- Given problem: Please copy word for word the lines of the entries below, starting at the line that contains "longitude: 5.4497" and stopping after the line that contains "region: Lombardy".

══════

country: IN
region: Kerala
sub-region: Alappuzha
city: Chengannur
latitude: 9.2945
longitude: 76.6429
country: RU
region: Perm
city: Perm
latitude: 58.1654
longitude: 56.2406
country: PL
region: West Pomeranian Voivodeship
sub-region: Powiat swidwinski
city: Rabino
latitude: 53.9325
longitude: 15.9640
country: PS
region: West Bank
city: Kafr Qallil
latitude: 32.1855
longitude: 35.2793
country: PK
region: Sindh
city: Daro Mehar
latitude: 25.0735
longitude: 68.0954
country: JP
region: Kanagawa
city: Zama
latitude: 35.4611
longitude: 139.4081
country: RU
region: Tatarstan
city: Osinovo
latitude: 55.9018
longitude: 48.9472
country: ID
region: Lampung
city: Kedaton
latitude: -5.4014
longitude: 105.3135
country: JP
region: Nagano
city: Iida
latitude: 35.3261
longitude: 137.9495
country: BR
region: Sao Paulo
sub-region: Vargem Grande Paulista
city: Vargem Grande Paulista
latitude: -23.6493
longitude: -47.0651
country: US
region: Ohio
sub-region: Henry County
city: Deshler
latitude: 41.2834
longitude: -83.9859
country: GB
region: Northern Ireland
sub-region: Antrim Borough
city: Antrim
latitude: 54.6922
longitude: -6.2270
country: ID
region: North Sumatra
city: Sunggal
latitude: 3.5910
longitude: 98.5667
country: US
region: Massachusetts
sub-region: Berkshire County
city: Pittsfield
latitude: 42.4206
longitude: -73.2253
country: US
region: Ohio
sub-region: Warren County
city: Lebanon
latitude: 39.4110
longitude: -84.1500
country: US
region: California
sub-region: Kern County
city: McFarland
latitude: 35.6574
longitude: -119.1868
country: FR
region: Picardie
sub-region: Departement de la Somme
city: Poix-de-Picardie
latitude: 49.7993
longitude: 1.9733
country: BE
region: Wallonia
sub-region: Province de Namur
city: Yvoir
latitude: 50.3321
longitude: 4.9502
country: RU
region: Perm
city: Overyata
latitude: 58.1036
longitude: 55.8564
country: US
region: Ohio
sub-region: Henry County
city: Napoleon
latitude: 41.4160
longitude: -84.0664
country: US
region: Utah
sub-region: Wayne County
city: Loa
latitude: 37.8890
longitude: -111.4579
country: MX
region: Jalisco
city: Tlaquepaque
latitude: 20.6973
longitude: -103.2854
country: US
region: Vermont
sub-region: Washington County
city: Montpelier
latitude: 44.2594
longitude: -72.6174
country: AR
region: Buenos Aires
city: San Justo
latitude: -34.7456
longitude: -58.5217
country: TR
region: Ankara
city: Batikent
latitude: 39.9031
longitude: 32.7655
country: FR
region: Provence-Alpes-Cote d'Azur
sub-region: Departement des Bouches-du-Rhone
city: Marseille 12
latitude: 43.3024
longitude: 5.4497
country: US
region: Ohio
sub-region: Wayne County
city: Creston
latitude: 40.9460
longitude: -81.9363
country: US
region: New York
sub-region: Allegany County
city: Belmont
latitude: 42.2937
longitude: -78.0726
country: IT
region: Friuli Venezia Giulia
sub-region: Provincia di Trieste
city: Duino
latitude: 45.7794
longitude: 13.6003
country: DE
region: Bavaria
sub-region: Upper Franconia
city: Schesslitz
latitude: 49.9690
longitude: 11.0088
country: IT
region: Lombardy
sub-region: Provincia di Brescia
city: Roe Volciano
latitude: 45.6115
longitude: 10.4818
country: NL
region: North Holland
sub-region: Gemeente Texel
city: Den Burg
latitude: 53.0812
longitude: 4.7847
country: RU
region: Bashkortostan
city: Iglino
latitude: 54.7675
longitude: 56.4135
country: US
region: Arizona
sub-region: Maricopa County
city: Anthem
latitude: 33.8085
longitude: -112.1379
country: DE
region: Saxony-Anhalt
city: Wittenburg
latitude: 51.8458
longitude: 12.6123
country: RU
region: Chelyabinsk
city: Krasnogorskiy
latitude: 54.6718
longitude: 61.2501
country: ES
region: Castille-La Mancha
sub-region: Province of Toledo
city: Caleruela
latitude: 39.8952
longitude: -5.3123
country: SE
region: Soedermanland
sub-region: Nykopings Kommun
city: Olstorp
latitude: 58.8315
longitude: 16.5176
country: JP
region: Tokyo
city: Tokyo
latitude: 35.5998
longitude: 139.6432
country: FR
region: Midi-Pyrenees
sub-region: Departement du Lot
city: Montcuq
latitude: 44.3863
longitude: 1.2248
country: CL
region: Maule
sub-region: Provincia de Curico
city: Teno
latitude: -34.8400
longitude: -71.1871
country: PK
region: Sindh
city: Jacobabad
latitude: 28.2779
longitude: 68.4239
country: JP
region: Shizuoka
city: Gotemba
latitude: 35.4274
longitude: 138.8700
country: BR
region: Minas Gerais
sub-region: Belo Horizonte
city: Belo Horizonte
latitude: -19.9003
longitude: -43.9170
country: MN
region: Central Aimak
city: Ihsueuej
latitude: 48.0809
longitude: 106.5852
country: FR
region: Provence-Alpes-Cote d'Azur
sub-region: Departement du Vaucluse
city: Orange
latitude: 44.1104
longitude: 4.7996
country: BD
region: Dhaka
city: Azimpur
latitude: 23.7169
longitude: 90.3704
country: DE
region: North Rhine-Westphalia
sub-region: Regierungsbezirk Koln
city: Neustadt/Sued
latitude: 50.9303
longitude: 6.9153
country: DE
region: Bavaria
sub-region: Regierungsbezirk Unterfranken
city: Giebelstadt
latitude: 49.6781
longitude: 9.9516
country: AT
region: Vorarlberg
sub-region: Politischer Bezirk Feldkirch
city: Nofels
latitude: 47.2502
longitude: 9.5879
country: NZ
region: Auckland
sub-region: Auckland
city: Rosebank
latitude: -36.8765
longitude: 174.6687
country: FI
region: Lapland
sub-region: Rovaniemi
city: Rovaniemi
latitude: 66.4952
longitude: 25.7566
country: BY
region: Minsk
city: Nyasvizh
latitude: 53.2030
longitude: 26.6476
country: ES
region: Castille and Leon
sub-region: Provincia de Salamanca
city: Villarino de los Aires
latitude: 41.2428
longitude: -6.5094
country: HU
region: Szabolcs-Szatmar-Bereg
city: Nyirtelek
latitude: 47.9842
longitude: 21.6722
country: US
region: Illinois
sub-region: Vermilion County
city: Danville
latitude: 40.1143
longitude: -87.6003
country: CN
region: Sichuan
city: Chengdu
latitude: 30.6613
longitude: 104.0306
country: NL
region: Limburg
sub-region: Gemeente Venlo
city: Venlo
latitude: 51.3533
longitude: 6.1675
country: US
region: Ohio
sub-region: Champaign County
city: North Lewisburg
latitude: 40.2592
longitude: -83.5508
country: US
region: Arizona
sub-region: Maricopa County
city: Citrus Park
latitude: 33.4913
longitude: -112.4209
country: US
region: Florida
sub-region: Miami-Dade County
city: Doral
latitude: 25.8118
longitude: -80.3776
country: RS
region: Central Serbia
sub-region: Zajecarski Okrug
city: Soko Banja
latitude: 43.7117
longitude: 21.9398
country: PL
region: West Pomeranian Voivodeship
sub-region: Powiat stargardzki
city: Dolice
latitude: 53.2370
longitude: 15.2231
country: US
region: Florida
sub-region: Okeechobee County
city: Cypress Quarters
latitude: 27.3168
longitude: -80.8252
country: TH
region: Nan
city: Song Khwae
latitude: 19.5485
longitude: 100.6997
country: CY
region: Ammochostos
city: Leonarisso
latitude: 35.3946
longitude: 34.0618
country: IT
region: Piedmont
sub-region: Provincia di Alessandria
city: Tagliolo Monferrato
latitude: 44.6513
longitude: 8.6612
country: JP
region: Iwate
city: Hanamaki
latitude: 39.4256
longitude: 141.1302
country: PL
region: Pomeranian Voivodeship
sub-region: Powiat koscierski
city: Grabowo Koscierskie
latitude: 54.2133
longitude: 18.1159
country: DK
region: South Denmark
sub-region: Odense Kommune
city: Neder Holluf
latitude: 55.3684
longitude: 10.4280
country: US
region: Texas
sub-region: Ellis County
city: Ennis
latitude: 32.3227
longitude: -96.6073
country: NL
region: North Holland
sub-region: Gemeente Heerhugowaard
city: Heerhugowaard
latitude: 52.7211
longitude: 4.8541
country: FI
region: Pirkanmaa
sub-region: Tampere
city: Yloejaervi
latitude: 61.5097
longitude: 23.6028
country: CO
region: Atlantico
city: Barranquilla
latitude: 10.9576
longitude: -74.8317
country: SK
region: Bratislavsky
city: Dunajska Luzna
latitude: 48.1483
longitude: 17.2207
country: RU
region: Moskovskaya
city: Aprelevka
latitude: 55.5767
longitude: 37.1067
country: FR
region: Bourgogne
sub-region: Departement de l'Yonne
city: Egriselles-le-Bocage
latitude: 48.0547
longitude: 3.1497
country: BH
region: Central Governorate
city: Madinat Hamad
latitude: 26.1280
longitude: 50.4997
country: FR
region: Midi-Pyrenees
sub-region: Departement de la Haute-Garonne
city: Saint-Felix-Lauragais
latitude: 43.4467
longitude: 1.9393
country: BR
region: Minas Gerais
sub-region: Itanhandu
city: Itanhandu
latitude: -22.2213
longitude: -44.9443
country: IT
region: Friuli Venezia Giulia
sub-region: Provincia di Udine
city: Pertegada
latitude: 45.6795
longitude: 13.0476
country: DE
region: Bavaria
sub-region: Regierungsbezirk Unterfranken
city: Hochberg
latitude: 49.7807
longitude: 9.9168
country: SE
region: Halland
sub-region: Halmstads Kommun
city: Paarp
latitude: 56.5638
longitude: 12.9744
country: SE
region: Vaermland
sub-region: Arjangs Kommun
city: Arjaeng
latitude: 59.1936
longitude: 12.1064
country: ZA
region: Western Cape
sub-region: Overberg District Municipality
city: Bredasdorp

══════

- Exercise answer:
longitude: 5.4497
country: US
region: Ohio
sub-region: Wayne County
city: Creston
latitude: 40.9460
longitude: -81.9363
country: US
region: New York
sub-region: Allegany County
city: Belmont
latitude: 42.2937
longitude: -78.0726
country: IT
region: Friuli Venezia Giulia
sub-region: Provincia di Trieste
city: Duino
latitude: 45.7794
longitude: 13.6003
country: DE
region: Bavaria
sub-region: Upper Franconia
city: Schesslitz
latitude: 49.9690
longitude: 11.0088
country: IT
region: Lombardy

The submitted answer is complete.